● Text for analysis
^^^^

JMJD2D^-/- mice on a C57BL/6 background were generated as described previously [16]. Wild-type mice were used as controls. Six-week-old male mice were used in all experiments. All experimental procedures were performed in accordance with animal protocols approved by the Laboratory Animal Center of Xiamen University.

C. rodentium infection of mice and quantification of the bacterial burden

C. rodentium strain ATCC51459 was cultured into Luria-Bertani (LB) medium for 12 h at 37°C and 180 rpm shaking. Mice were administrated with 1.0 × 10⁹ CFU C. rodentium in 0.2 ml PBS by oral gavage after fasting for 8 h. The number of live bacteria was determined by serially diluting and spreading on a MacConkey agar plate for 18–24 h at 37°C. For determination of C. rodentium in feces and tissue samples, feces, colons, feces + cecums, livers, spleens, and lungs were collected, weighed, immersed with 1ml PBS and homogenized in a Tissuelyser-24 for a total of 6 min at 30 Hz at room temperature. Feces and tissue homogenates were serially diluted in PBS and plated in triplicate onto MacConkey agar plates. C. rodentium colonies were identified as pink colonies and counted after an incubation time of 20 h at 37°C.

Colon culture

The 0.5 cm distal colon was dissected and washed three times with cold PBS containing streptomycin and penicillin to removed feces. The colon segments were cultured in 1 mL RPMI 1640 medium without FBS but with streptomycin and penicillin for 24 h at 37°C with 5% CO₂. Supernatants were harvested at 13,000×g for 10 min at 4°C. And the supernatants were frozen in -80°C for further analysis.

Bone marrow chimeric mice

A single lethally irradiated (9 Gry) eight-week-old recipient wild-type mice and JMJD2D^-/- mice were reconstituted with 1× 10⁷ femoral bone marrow cells of either wild-type mice or JMJD2D^-/- mice via intravenous injection 4 h later after irradiation. The chimeric mice were divided into four groups: WT to WT, WT to JMJD2D^-/-, JMJD2D^-/- to WT, JMJD2D^-/- to JMJD2D^-/- mice. Reconstituted mice were administered with antibiotics in the drinking water for 3 weeks during the recovery phase. The efficiency of bone marrow transplantation was determined after 4 weeks via digital PCR using peripheral blood genomic DNA and the averaged efficiency of bone marrow transplantation was calculated to exceed 90% (S1 Fig). Eight weeks after bone marrow transplantation, the chimeric mice were infected with C. rodentium and sacrificed on day 7 after C. rodentium infection.

Cytokines measure

The concentrations of IL-6, IL-1β, and TNF-α in the colon culture supernatants were quantified by Ready-SET-Go ELISA sets (eBioscience) according to manufacturer’s instructions.

Histopathology

The distal colon tissues were removed, fixed in 10% neutral formalin and embedded in paraffin. Five-μm sections were prepared and stained with hematoxylin and eosin (H&E). Histological scoring for inflammation and tissue damage was determined as described previously [19].

^^^^

● Using the information
a – In the methods text on JMJD2D-deficient mice and C. rodentium infection, how long were mice fasted before oral gavage?
b – Write out a passage of the methods text on JMJD2D-deficient mice and C. rodentium infection, starting with "Bone marrow chimeric" and going on through "C. rodentium infection.".
c – Continue the methods text on JMJD2D-deficient mice and C. rodentium infection from the point where it stops.

^^^^

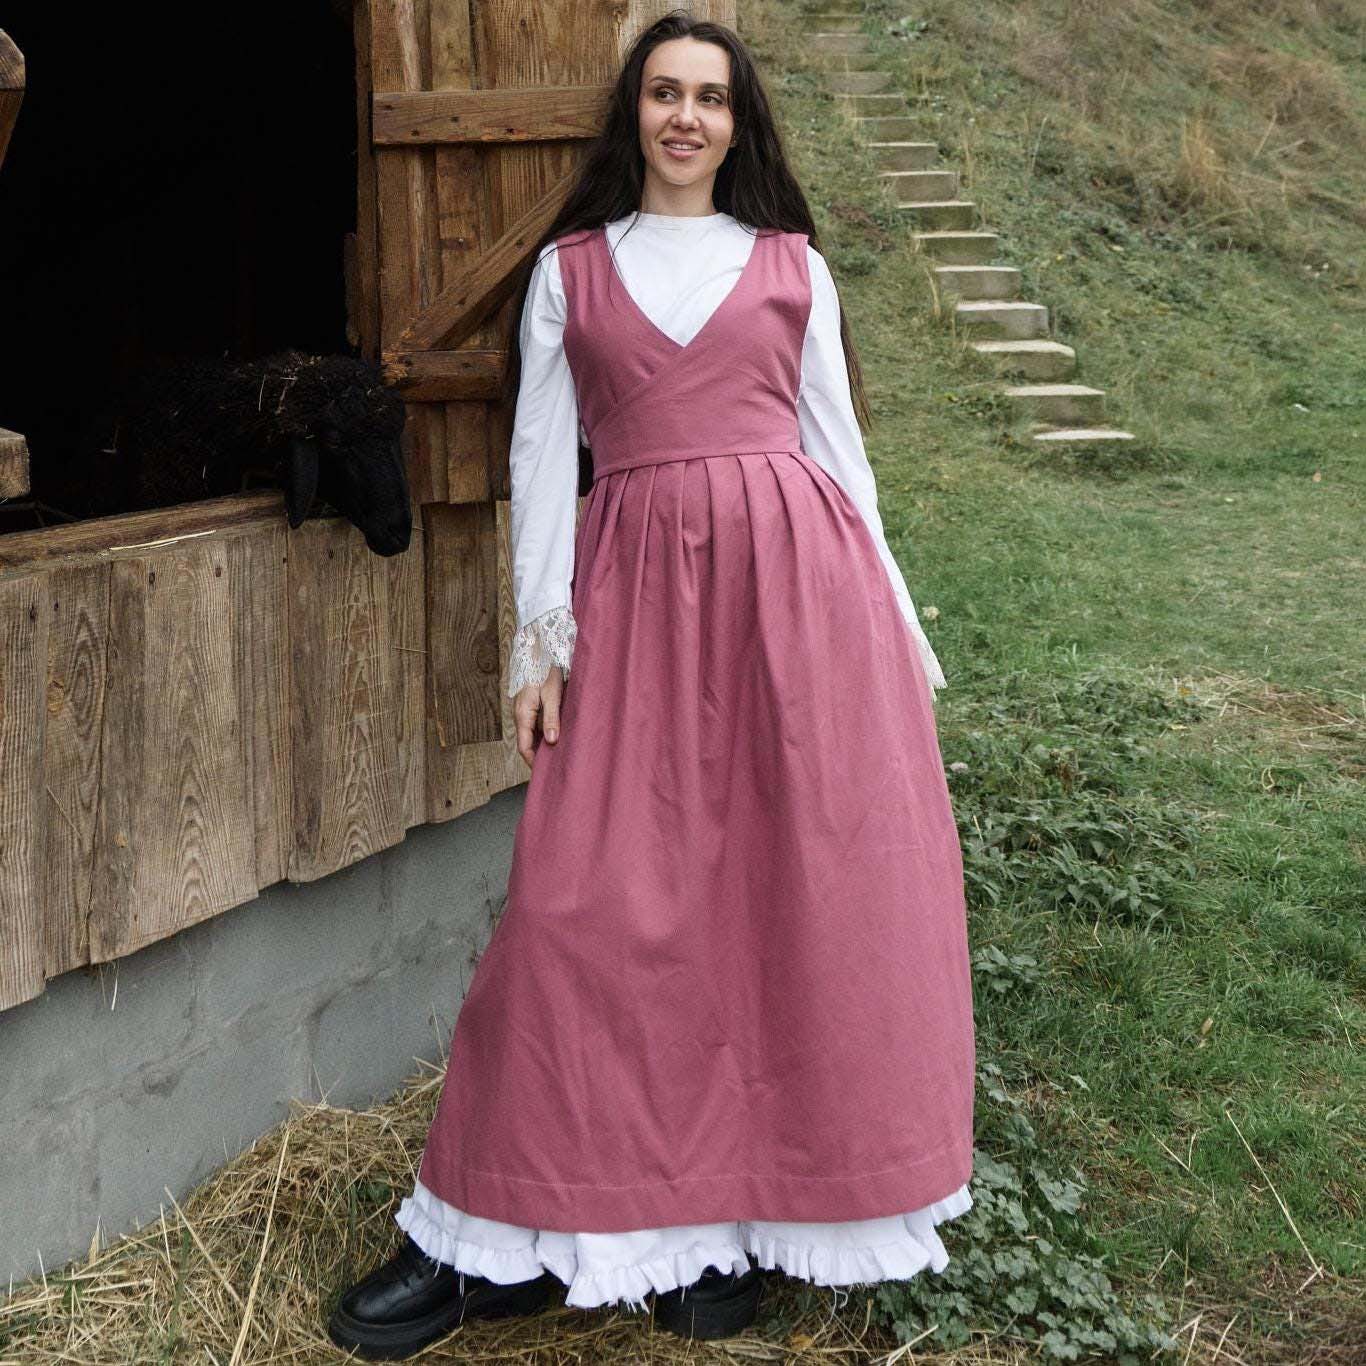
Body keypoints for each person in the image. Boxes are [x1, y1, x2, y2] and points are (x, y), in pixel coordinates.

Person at [327, 10, 975, 1359]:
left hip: (799, 612)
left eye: (711, 98)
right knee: (579, 909)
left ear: (739, 126)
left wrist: (901, 637)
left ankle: (718, 1236)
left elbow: (842, 462)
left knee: (781, 908)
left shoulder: (792, 268)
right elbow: (538, 461)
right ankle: (479, 1238)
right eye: (666, 92)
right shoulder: (572, 273)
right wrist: (538, 645)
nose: (687, 116)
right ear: (634, 111)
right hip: (634, 611)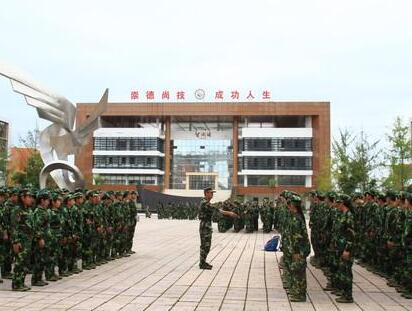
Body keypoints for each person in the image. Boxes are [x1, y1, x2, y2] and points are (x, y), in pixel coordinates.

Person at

^^^^

● Answers to this exercise
a – 8 hours

b –
Bone marrow chimeric mice

A single lethally irradiated (9 Gry) eight-week-old recipient wild-type mice and JMJD2D^-/- mice were reconstituted with 1× 10⁷ femoral bone marrow cells of either wild-type mice or JMJD2D^-/- mice via intravenous injection 4 h later after irradiation. The chimeric mice were divided into four groups: WT to WT, WT to JMJD2D^-/-, JMJD2D^-/- to WT, JMJD2D^-/- to JMJD2D^-/- mice. Reconstituted mice were administered with antibiotics in the drinking water for 3 weeks during the recovery phase. The efficiency of bone marrow transplantation was determined after 4 weeks via digital PCR using peripheral blood genomic DNA and the averaged efficiency of bone marrow transplantation was calculated to exceed 90% (S1 Fig). Eight weeks after bone marrow transplantation, the chimeric mice were infected with C. rodentium and sacrificed on day 7 after C. rodentium infection.

c –
Immunohistochemistry

Five-micrometer paraffin sections were cut, deparaffinized and rehydrated. Antigens were retrieved by soaking in preheated citrate buffer (pH 6) under microwave heating for 20 min. Endogenous peroxidases were quenched by incubating with 3% H₂O₂ for 15 min. Nonspecific binding sites were blocked with 5% BSA for 1 h at room temperature. And then the sections were incubated overnight with rabbit anti-C. rodentium antibody at 4°C. The next day, sections were washed and incubated with EliVision plus kits (Maixin) at room temperature. Peroxidase activity was assessed by DAB reagents.

Immunofluorescence staining

Tissue section preparation and antigen repair were consistent with oboved immunohistochemistry assay. Nonspecific binding sites were blocked with 5% BSA for 1 h at room temperature. And then the sections were incubated overnight with rabbit anti-Ki67 (ab15580, Abcam) antibody at 4°C overnight. Then sections were washed and incubated with Goat anti-Rabbit IgG (H+L) Alexa Fluor Plus 555 (A32732, Invirogen) at room temperature for 1h. Sections were washed with PBS for three times, and mounted with Solarbio Mounting medium with DAPI (S2110). Images were acquired using Zeiss AxioScan7.

Isolation of colonic epithelial cells

The colonic epithelial cells were isolated from the colons using a modification of a previously described protocol [19].

Cell lines

The murine colorectal cancer cell line CMT93, and human embryonic kidney cell line HEK293T were obtained from the Cell Bank of Type Culture Collection of the Chinese Academy of Sciences (Shanghai, China). All cell lines were grown in Dulbecco’s modified Eagle’s medium (DMEM) supplementing with 10% FBS (ThermoFisher Scientific, Waltham, US) and penicillin/streptomycin in an incubator at 37°C and 5% CO₂.

Establishment of stable JMJD2D-knockdown cell lines

Two different JMJD2D shRNA plasmids were purchased from Sigma-Aldrich (St. Louis. US). Control and JMJD2D shRNA plasmids were transfected into CMT93 cells using Lipofectamine 2000 (ThermoFisher Scientific, Waltham, US) according to the manufacturer’s instructions. Puromycin (1 μg/mL) was used to select stable JMJD2D-knockdown cell lines.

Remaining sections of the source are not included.